Records excerpted from a collection:
>>>>>
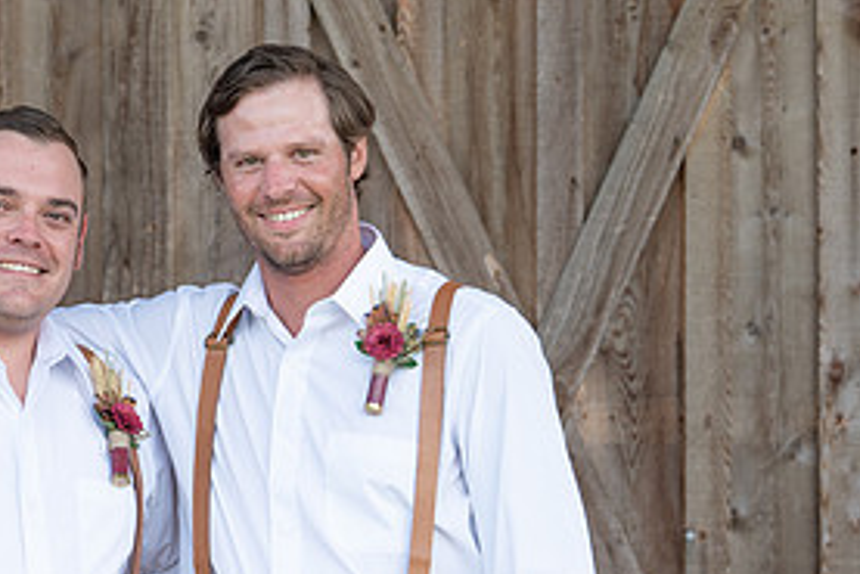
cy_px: 443
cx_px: 198
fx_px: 5832
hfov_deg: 8.4
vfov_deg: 5.6
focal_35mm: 244
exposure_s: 1/250
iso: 125
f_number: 4
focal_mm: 100
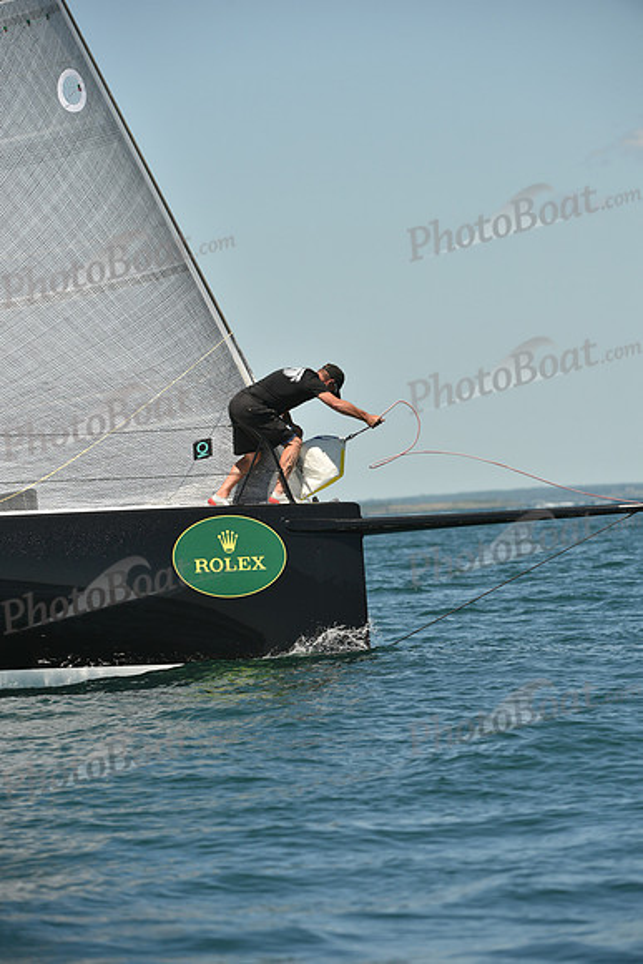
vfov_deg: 8.2
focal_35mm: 250
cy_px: 482
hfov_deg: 5.5
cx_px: 322
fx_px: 6693
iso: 250
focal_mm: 250
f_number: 6.3
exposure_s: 1/1250
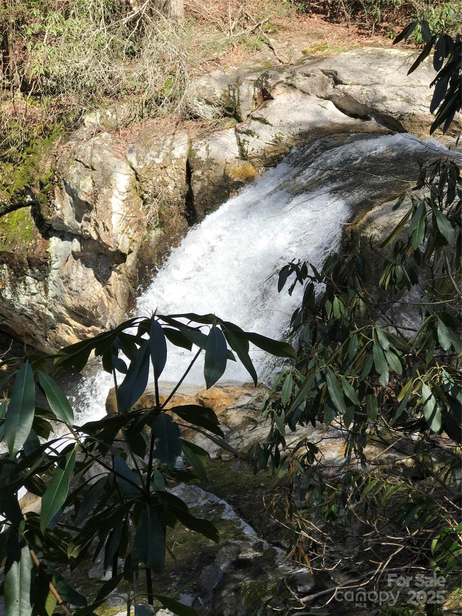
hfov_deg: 25.7
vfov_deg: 33.8
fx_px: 1014
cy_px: 308
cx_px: 231
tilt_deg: -16.7
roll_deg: -1.6
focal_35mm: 57
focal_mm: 6.6
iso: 20
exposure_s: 1/368
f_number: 2.8
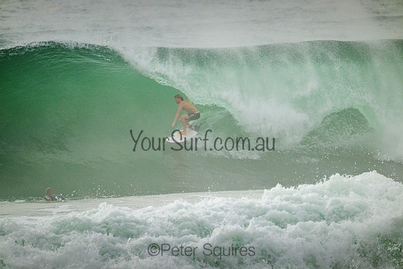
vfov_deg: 1.7
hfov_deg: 2.6
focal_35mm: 800
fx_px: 8957
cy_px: 134
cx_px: 202
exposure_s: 1/2500
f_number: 11
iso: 1600
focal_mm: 800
<<<<<
◆ **INSTRUCTION**
Precisely the lines from the one containing "tilt_deg: -16.7" to the end of the data above, both included, should be printed; leave the pictures out.

◆ **WRITTEN ANSWER**
tilt_deg: -16.7
roll_deg: -1.6
focal_35mm: 57
focal_mm: 6.6
iso: 20
exposure_s: 1/368
f_number: 2.8
vfov_deg: 1.7
hfov_deg: 2.6
focal_35mm: 800
fx_px: 8957
cy_px: 134
cx_px: 202
exposure_s: 1/2500
f_number: 11
iso: 1600
focal_mm: 800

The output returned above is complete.